Enerji Ekonomisi ve Finansal Analiz Enstitüsü (IEEFA), Hindistan’dan gelen kömür talebinin Avustralya’nın metalürjik kömür ihracatını desteklemeye devam edeceği yönündeki iyimserliğin giderek azaldığını belirtti.
Rapora göre Hindistan, enerji güvenliğini stratejik öncelik haline getirdi ve bu değişim şimdiden ticaret akışlarını yeniden şekillendirdi. Hint çelik üreticileri daha düşük fiyatlı Rusya çıkışlı metalürjik kömüre yöneldi ve kömür harmanlama oranlarını da buna göre ayarlamaya başladı. ABD, Mozambik, Rusya üzerinden Moğolistan ve potansiyel olarak Kanada’dan yapılan sevkiyatların da Hindistan pazarında payı giderek artıyor.
Dolayısıyla yaşanan bu değişimin Avustralya’yı doğrudan olumsuz etkilediği dile getirildi. Hindistan’a yapılan kömür ihracatı 2021 yılından bu yana düşmeye devam ederken, ihracatın yalnızca 2024 yılında %11 azaldığı görüldü. Bu trendin, Çin’in 2019 yılında uygulamaya aldığı resmi olmayan ithalat yasağının ardından henüz tam olarak toparlanamayan Avustralyalı ihracatçılar üzerindeki baskıyı daha da artırdığına dikkat çekildi.

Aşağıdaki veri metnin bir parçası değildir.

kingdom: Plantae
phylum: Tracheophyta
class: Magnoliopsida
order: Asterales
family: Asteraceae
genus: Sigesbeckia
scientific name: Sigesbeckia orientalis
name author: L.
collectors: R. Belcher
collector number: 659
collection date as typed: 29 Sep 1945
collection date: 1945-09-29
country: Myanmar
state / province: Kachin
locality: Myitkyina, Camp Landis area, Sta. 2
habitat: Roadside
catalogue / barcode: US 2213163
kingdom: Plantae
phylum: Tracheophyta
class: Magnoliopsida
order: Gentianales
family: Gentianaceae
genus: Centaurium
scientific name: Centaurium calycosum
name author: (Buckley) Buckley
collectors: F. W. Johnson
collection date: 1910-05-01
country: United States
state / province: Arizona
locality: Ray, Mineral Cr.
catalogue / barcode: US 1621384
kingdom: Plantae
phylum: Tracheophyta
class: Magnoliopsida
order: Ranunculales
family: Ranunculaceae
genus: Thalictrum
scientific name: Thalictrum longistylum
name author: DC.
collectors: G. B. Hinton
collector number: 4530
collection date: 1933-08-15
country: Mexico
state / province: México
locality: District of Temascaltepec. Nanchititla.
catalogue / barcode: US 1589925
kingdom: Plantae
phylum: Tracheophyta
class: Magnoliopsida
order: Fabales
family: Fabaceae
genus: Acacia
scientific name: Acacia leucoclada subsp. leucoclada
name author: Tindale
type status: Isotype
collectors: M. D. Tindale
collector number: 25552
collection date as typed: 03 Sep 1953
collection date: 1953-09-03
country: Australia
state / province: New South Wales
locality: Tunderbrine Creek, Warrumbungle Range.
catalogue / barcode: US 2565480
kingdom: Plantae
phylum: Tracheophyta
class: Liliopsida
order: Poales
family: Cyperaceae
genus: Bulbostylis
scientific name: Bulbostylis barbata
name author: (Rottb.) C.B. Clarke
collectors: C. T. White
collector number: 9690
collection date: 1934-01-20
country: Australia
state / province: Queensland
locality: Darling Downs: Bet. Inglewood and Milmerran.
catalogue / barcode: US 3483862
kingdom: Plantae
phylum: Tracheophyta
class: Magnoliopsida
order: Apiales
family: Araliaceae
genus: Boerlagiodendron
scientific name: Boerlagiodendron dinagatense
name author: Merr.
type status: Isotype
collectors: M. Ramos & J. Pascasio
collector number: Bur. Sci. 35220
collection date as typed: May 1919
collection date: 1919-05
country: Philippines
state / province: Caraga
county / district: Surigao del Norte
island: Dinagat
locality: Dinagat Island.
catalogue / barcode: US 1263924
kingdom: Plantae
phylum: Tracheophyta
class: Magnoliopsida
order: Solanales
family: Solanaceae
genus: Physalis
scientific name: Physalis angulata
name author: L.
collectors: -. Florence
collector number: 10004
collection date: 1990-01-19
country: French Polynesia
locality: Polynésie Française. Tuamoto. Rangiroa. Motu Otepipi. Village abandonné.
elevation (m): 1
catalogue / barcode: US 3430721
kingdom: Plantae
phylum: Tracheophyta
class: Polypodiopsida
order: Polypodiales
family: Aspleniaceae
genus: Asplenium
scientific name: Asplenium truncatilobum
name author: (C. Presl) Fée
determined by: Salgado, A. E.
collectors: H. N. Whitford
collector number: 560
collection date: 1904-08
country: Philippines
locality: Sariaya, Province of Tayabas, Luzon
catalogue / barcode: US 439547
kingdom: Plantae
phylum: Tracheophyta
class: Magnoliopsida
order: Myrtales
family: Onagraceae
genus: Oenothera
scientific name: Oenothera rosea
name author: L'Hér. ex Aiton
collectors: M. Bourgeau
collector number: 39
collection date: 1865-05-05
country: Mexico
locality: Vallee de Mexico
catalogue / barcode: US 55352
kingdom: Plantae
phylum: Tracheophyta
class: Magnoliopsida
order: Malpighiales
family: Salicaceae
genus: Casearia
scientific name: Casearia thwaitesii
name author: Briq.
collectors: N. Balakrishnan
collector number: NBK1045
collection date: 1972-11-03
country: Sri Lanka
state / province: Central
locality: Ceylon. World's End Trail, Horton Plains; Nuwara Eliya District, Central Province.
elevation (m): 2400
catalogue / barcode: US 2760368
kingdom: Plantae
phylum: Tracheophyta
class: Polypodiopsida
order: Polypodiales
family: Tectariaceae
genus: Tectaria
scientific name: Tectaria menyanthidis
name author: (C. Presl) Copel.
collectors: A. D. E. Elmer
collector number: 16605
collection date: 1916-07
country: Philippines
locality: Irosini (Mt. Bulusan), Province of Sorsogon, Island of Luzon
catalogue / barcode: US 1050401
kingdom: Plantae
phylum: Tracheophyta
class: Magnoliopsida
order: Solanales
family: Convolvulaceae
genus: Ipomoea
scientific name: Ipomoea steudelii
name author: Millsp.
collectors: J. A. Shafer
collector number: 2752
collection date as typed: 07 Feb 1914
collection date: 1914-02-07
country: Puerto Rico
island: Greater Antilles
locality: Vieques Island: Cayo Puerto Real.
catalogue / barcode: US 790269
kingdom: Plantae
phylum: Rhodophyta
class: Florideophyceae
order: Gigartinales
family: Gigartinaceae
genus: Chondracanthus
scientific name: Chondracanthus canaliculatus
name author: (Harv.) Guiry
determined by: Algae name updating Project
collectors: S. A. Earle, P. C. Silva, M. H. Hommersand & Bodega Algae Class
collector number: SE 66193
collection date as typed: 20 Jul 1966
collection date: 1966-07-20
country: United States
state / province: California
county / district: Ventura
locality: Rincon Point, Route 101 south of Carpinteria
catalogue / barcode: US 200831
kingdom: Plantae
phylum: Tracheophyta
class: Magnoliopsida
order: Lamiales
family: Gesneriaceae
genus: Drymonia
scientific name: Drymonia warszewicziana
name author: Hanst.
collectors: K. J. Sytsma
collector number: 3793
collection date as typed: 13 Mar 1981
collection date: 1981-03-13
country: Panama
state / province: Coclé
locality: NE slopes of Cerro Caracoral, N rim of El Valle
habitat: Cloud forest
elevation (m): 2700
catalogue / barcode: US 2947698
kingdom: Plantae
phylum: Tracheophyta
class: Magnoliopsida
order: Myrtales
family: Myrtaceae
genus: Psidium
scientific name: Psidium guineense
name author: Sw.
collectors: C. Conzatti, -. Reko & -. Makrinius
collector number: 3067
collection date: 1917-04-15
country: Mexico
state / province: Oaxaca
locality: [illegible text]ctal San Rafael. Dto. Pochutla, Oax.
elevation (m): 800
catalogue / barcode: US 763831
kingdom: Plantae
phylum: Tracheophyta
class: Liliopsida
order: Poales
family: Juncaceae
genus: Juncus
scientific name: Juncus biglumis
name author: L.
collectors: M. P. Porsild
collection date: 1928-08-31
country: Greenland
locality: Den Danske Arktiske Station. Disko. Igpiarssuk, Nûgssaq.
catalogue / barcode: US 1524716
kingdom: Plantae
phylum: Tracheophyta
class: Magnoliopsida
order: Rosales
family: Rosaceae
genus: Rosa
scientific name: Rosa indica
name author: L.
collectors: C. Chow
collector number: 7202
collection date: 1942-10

Enerji güvenliği ve teknolojik değişimler talebi yeniden şekillendiriyor
IEEFA, Hindistan’ın kendi metalürjik kömür rezervleri olduğunu ve kendine yeterlilik politikası kapsamında üretimini artırmaya çalıştığını ifade etti. 2024 yılında termal kömür üretimi 1 milyar mt seviyesini aşan Hindistan’ın, ithalata olan bağımlılığını daha da azaltmak için şimdi de metalürjik kömür üretimine odaklandığını kaydetti.
En önemli konunun ise teknolojikler değişimler olduğu vurgulandı. Hidrojen bazlı doğrudan indirgenmiş demir ve hurda geri dönüşüm teknolojilerinin, maliyet açısından rekabetçi ve güvenli alternatifler olarak ivme kazandığı aktarıldı. BloombergNEF’in tahminlerine göre yeşil hidrojen, 2030’lu yıllarda Hindistan ve Çin’de maliyet açısından rekabetçi hale gelecek ve kömür bazlı çelik üretiminin hakimiyetini zayıflatacak.
Ayrıca Hindistan’ın önde gelen çelik üreticilerinin stratejilerini bu değişime göre ayarladığı belirtildi:
- Tata Steel, 2045 yılına kadar net sıfır hedeflerine ulaşmayı hedefliyor.
- Jindal Steel, 2047 yılına kadar emisyonlarını sıfırlamayı planlıyor.
- JSW Steel, 2050 yılına kadar karbonsuzlaşmayı taahhüt ediyor.
Söz konusu üreticilerin emisyonlarını, Hindistan’ın ulusal karbonsuzlaşma hedefleri öncesinde sıfırlama yönündeki planlarının kömür bazlı üretimden uzaklaşılan yapısal bir değişime işaret ettiğinin altı çizildi.
Avustralya’nın ihracat tahminlerindeki aşağı yönlü risk artıyor
Tüm bunlara rağmen BHP ve Whitehaven Coal gibi Avustralyalı madenciler halen iyimser olduklarını ve küresel arzdaki düşüşün fiyatları desteklediğini söylemeye devam ediyor. Avustralya hükümetinin ihracat tahminlerinde Hindistan’dan gelen talebin uzun vadede güçlü seyredeceği varsayılıyor.
IEEFA, bu beklentilerin aşırı iyimser olduğunu vurguladı. Yüksek fiyatların, yatırımcıları rahatlatmak yerine fiyat hassasiyeti olan Hindistan’ın hidrojen ve hurda bazlı çelik üretimine geçişini hızlandırabileceğini dile getirdi.
IEEFA’dan Simon Nicholas, “Söz konusu Hindistan’ın metalürjik kok talebi olduğunda Avustralyalı madenciler hem kısa hem de uzun vadede aşağı yönlü risklerle karşı karşıya. Hindistan’ın enerji güvenliğine verdiği önceliğin artması ve çelik sektörünün karbonsuzlaşma planları, iyimser beklentilerin riskli olduğunu açıkça gösteriyor,” ifadelerini kullandı.